TRECHO DA PÁGINA:
══════
Flávio diz não confiar na PF: risco de infiltração na campanha eleitoral

O senador Flávio Bolsonaro (PL‑RJ), pré‑candidato à Presidência nas eleições de 2026, afirmou neste domingo (19) que não pretende utilizar a equipe de segurança da Polícia Federal (PF) à qual os candidatos têm direito durante a campanha. Em postagem nas redes sociais, ele disse que teme infiltrações na sua campanha por não confiar na atual direção da PF, chefiada por Andrei Passos Rodrigues.

“Não confio no atual chefe da PF. Não vou correr o risco de ele próprio infiltrar pessoas na minha campanha”, escreveu. Ele pediu que os agentes da PF sejam destinados imediatamente a investigar fraudes contra aposentados e pensionistas do Instituto Nacional do Seguro Social (INSS) e citou a necessidade de apurar denúncias envolvendo Fábio Luís Lula da Silva, o “Lulinha”, filho do presidente Lula. Flávio, que já costuma ser acompanhado por seguranças particulares, reforçou que continuará com colete à prova de balas em compromissos públicos.
══════
MATERIAL FORNECIDO:
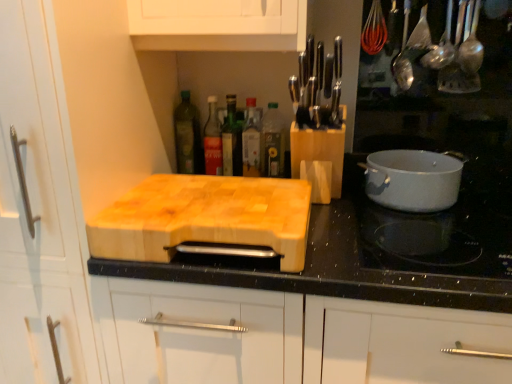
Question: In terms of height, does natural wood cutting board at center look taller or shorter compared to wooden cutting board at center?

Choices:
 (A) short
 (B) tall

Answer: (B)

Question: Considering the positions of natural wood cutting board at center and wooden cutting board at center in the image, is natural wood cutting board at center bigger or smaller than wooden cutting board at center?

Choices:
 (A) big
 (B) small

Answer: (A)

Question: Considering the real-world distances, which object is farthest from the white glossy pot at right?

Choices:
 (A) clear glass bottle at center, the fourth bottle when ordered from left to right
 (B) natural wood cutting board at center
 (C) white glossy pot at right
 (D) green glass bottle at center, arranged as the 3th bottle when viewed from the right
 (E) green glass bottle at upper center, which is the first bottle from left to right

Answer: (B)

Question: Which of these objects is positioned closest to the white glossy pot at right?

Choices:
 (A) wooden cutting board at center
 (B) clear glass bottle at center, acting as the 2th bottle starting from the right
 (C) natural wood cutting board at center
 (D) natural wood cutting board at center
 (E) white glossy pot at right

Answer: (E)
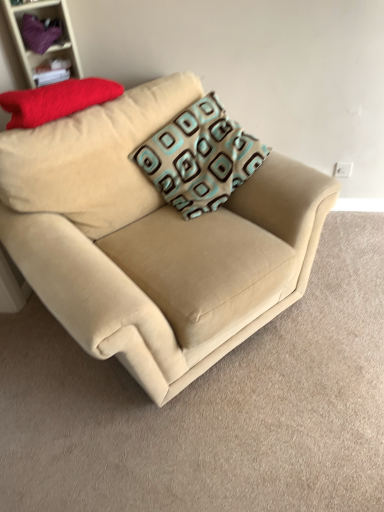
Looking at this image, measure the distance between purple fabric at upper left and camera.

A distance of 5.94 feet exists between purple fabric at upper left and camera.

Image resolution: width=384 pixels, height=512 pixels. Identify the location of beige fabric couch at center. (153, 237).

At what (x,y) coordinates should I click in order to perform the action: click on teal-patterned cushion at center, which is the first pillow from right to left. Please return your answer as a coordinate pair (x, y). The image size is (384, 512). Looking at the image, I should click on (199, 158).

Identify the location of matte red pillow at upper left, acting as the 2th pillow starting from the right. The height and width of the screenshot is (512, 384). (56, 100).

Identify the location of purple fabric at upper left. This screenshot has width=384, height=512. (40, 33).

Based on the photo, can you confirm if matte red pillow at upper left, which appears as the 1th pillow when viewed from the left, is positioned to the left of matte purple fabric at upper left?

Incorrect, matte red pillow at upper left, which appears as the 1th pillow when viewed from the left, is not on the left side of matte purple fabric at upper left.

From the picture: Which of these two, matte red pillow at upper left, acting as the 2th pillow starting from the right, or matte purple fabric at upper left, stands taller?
══════
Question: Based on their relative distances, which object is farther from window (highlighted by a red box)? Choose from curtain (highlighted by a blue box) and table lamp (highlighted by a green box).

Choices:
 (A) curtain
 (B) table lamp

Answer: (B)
══════
O QUE FAZER:
1 – Transcreva da notícia o trecho que vai de "Flávio diz não" até "Andrei Passos Rodrigues.", incluindo essas palavras.
2 – Reescreva em tópicos curtos o parágrafo da notícia que começa com "O senador Flávio Bolsonaro", mantendo os fatos principais.
As entradas não têm nenhuma relação com esta atividade.

RESPOSTAS POR ITEM:
1 –
Flávio diz não confiar na PF: risco de infiltração na campanha eleitoral

O senador Flávio Bolsonaro (PL‑RJ), pré‑candidato à Presidência nas eleições de 2026, afirmou neste domingo (19) que não pretende utilizar a equipe de segurança da Polícia Federal (PF) à qual os candidatos têm direito durante a campanha. Em postagem nas redes sociais, ele disse que teme infiltrações na sua campanha por não confiar na atual direção da PF, chefiada por Andrei Passos Rodrigues.

2 –
- Flávio Bolsonaro (PL‑RJ), senador e pré‑candidato à Presidência em 2026, disse no domingo (19) que não vai usar a segurança da PF a que os candidatos têm direito na campanha.
- Num post nas redes sociais, contou que teme infiltrações na sua campanha.
- O motivo é que não confia na atual direção da PF, chefiada por Andrei Passos Rodrigues.